Having all but tamed inflation, the Federal Reserve is poised to cut its benchmark interest rate today, the Associated Press reports. It’s a step that should lead to lower borrowing costs for consumers and businesses just weeks before the presidential election.
However, it’s unclear just how large the Fed’s rate cut will be. Wall Street traders and some economists foresee a growing likelihood that the central bank will announce a larger-than-usual half-point cut. Many analysts foresee a more typical quarter-point rate cut.
With inflation barely above their target level, Fed officials have been shifting their focus toward supporting a weakening job market and achieving a rare “soft landing.” This week’s move is expected to be only the first in a series of Fed rate cuts that will extend into 2025.

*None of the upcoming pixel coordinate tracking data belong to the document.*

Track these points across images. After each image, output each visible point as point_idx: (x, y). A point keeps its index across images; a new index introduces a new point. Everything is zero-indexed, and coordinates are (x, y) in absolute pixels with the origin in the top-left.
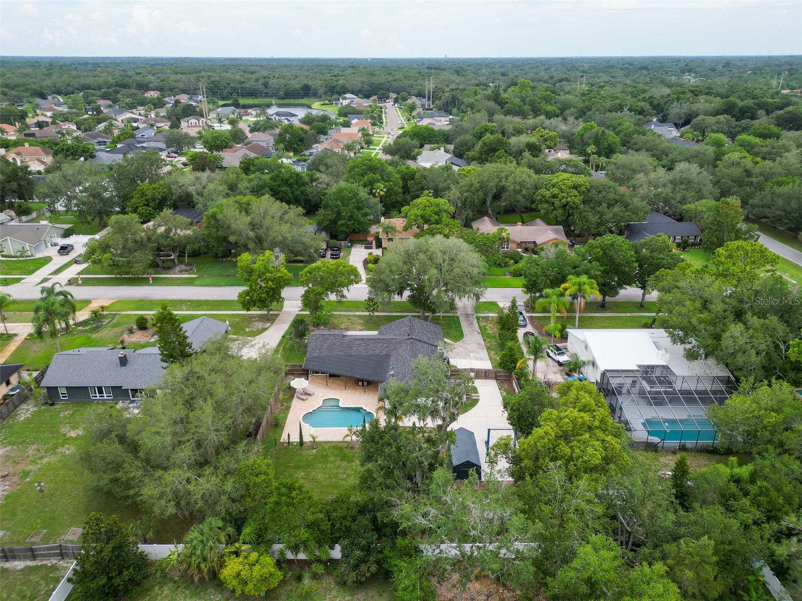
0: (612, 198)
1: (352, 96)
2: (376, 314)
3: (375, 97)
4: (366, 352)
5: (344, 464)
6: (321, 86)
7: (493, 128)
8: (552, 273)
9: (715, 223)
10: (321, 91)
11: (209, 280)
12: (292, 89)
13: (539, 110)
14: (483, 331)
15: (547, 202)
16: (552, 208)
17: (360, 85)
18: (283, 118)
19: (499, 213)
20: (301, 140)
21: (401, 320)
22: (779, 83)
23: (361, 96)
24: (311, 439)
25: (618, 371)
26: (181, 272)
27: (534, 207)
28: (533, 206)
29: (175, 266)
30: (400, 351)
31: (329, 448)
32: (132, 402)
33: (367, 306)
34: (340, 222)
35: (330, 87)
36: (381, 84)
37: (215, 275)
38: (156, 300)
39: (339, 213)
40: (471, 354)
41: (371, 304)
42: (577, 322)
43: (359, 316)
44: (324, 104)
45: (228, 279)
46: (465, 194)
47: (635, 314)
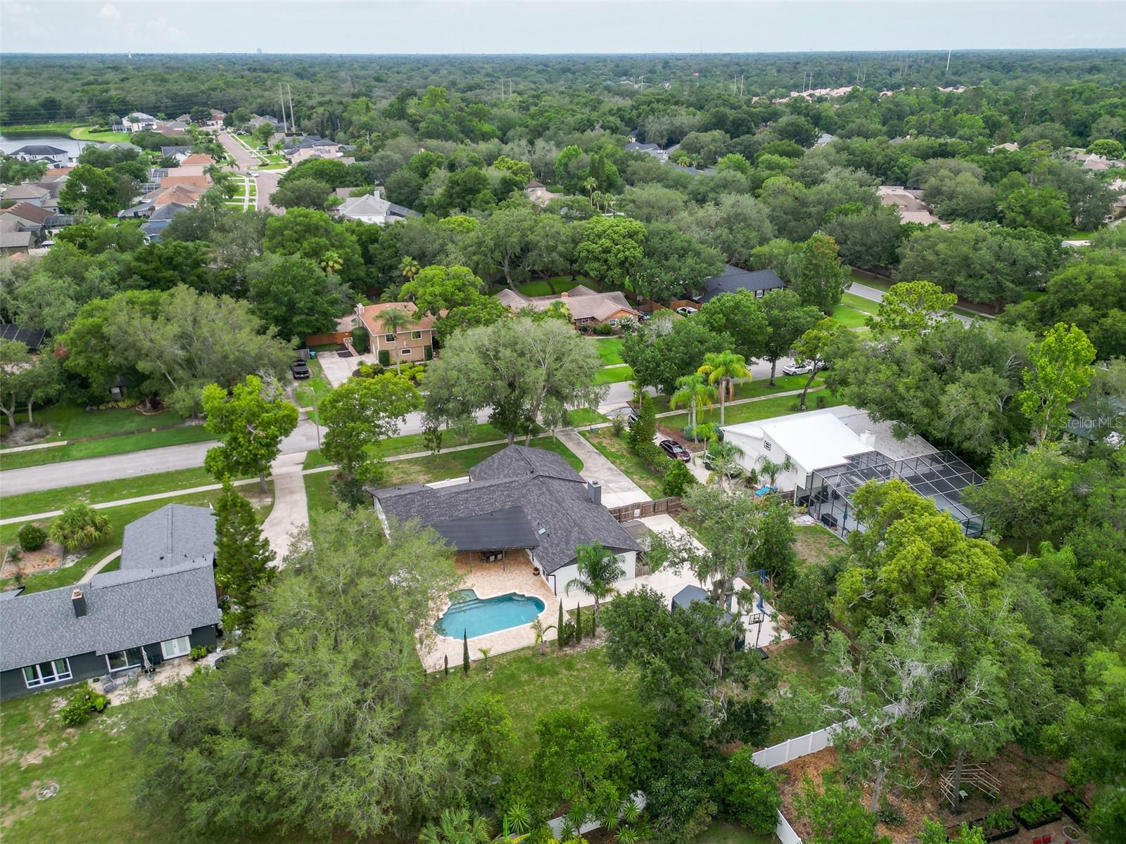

Over time, Fed rate cuts should lower borrowing costs for mortgages, auto loans, and credit cards, as well as for business loans. Business spending could grow, and so could stock prices. Companies and consumers could refinance loans into lower-rate debt.
Chair Jerome Powell made clear last month in a high-profile speech in Jackson Hole, Wyoming, that Fed officials feel confident that inflation has largely been defeated. It has plummeted from a peak of 9.1% in June 2022 to 2.5% last month, not far above the Fed’s 2% target. Central bank officials fought against spiking prices by raising their key interest rate 11 times in 2022 and 2023 to a two-decade high of 5.3% to try to slow borrowing and spending, ultimately cooling the economy.
Wage growth has since slowed, oil and gas prices are falling, and consumers are pushing back against high prices, forcing companies to dangle deals and discounts. Yet after several years of strong job growth, employers have slowed hiring, and the unemployment rate has risen nearly a full percentage point from its half-century low in April 2023 to a still-low 4.2%.